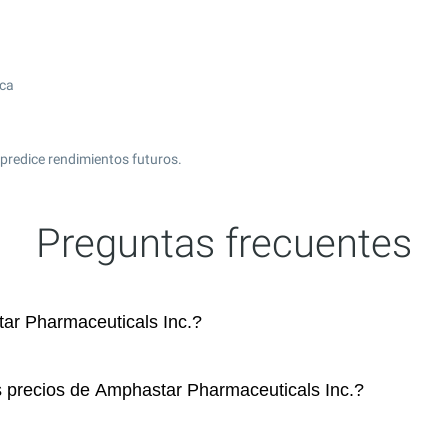
ica
predice rendimientos futuros.
Preguntas frecuentes
r Pharmaceuticals Inc.?
s precios de Amphastar Pharmaceuticals Inc.?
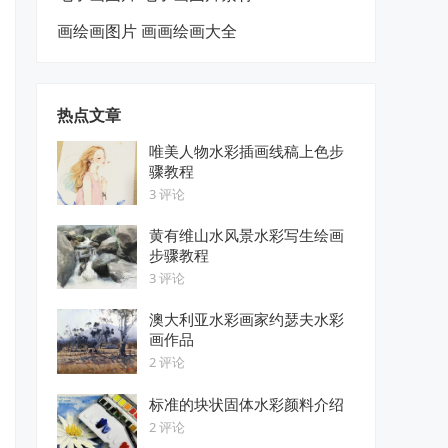
画绘画图片 画画绘画大全
热点文章
唯美人物水彩插画线稿上色步
骤教程
3 评论
黄有维山水风景水彩写生绘画
步骤教程
3 评论
澳大利亚水彩画家约瑟夫水彩
画作品
2 评论
标准的块状固体水彩颜料介绍
2 评论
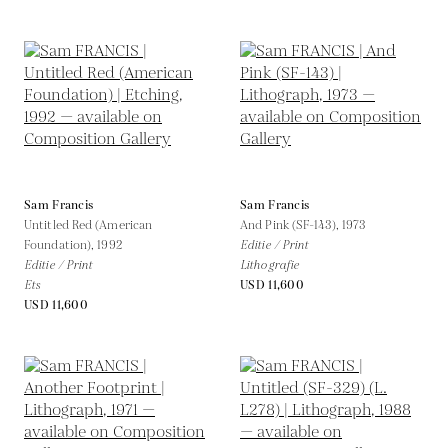
Sam Francis
Sam Francis
Untitled Red (American
And Pink (SF-143),
1973
Foundation),
1992
Editie / Print
Editie / Print
Lithografie
Ets
USD 11,600
USD 11,600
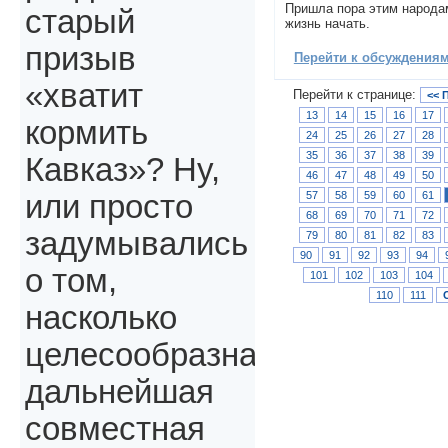
Пришла пора этим народа
старый
жизнь начать.
призыв
Перейти к обсуждениям 
«хватит
Перейти к странице:
<< 
13
14
15
16
17
кормить
24
25
26
27
28
35
36
37
38
39
Кавказ»? Ну,
46
47
48
49
50
57
58
59
60
61
или просто
68
69
70
71
72
задумывались
79
80
81
82
83
90
91
92
93
94
о том,
101
102
103
104
110
111
насколько
целесообразна
дальнейшая
совместная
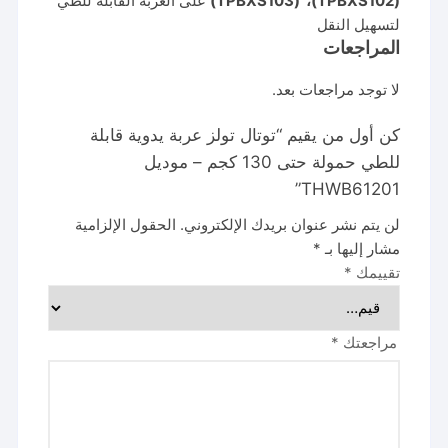
(TPBXS102)، (TPBXS103)
على العربة القابلة للطي
لتسهيل النقل
المراجعات
لا توجد مراجعات بعد.
كن أول من يقيم “توتال تولز عربة يدوية قابلة
للطي حمولة حتى 130 كجم – موديل
THWB61201”
لن يتم نشر عنوان بريدك الإلكتروني.
الحقول الإلزامية
مشار إليها بـ
*
تقييمك
*
مراجعتك
*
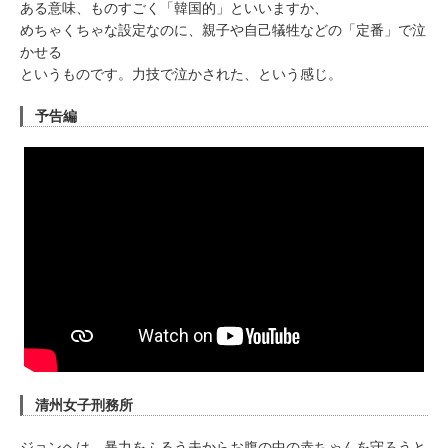
ある意味、ものすごく「韓国的」といいますか、
めちゃくちゃな設定なのに、親子や自己犠牲などの「定番」で泣
かせる
というものです。力技で泣かされた、という感じ。
予告編
清州女子刑務所
ジョンヘは、暴力をふるう夫からお腹の中の赤ちゃんを守ろうと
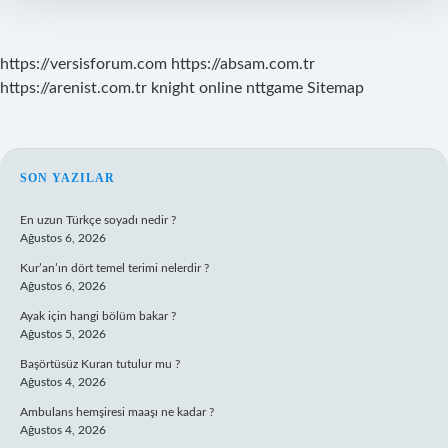
https://versisforum.com
https://absam.com.tr
https://arenist.com.tr
knight online
nttgame
Sitemap
SIDEBAR
SON YAZILAR
En uzun Türkçe soyadı nedir ?
Ağustos 6, 2026
Kur’an’ın dört temel terimi nelerdir ?
Ağustos 6, 2026
Ayak için hangi bölüm bakar ?
Ağustos 5, 2026
Başörtüsüz Kuran tutulur mu ?
Ağustos 4, 2026
Ambulans hemşiresi maaşı ne kadar ?
Ağustos 4, 2026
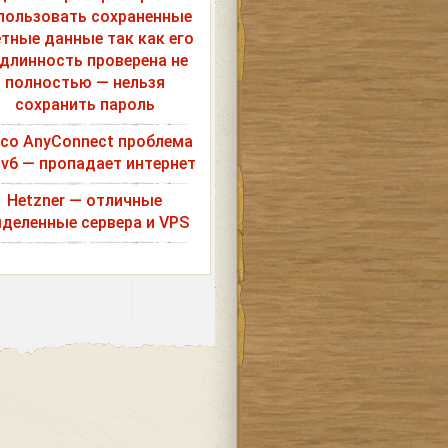
пользовать сохраненные
етные данные так как его
длинность проверена не
полностью — нельзя
сохранить пароль
sco AnyConnect проблема
Pv6 — пропадает интернет
Hetzner — отличные
деленные сервера и VPS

______

§ **What the task requires**
Working from the line with "黄有维山水风景水彩写生绘画" to the last line of the material above, repeat each line exactly and leave out the pictures.

§ **Solution**
黄有维山水风景水彩写生绘画
步骤教程
3 评论
澳大利亚水彩画家约瑟夫水彩
画作品
2 评论
标准的块状固体水彩颜料介绍
2 评论
Sam Francis
Sam Francis
Untitled Red (American
And Pink (SF-143),
1973
Foundation),
1992
Editie / Print
Editie / Print
Lithografie
Ets
USD 11,600
USD 11,600
Пришла пора этим народа
старый
жизнь начать.
призыв
Перейти к обсуждениям 
«хватит
Перейти к странице:
<< 
13
14
15
16
17
кормить
24
25
26
27
28
35
36
37
38
39
Кавказ»? Ну,
46
47
48
49
50
57
58
59
60
61
или просто
68
69
70
71
72
задумывались
79
80
81
82
83
90
91
92
93
94
о том,
101
102
103
104
110
111
насколько
целесообразна
дальнейшая
совместная
(TPBXS102)، (TPBXS103)
على العربة القابلة للطي
لتسهيل النقل
المراجعات
لا توجد مراجعات بعد.
كن أول من يقيم “توتال تولز عربة يدوية قابلة
للطي حمولة حتى 130 كجم – موديل
THWB61201”
لن يتم نشر عنوان بريدك الإلكتروني.
الحقول الإلزامية
مشار إليها بـ
*
تقييمك
*
مراجعتك
*
ある意味、ものすごく「韓国的」といいますか、
めちゃくちゃな設定なのに、親子や自己犠牲などの「定番」で泣
かせる
というものです。力技で泣かされた、という感じ。
予告編
清州女子刑務所
ジョンヘは、暴力をふるう夫からお腹の中の赤ちゃんを守ろうと
https://versisforum.com
https://absam.com.tr
https://arenist.com.tr
knight online
nttgame
Sitemap
SIDEBAR
SON YAZILAR
En uzun Türkçe soyadı nedir ?
Ağustos 6, 2026
Kur’an’ın dört temel terimi nelerdir ?
Ağustos 6, 2026
Ayak için hangi bölüm bakar ?
Ağustos 5, 2026
Başörtüsüz Kuran tutulur mu ?
Ağustos 4, 2026
Ambulans hemşiresi maaşı ne kadar ?
Ağustos 4, 2026
пользовать сохраненные
етные данные так как его
длинность проверена не
полностью — нельзя
сохранить пароль
sco AnyConnect проблема
Pv6 — пропадает интернет
Hetzner — отличные
деленные сервера и VPS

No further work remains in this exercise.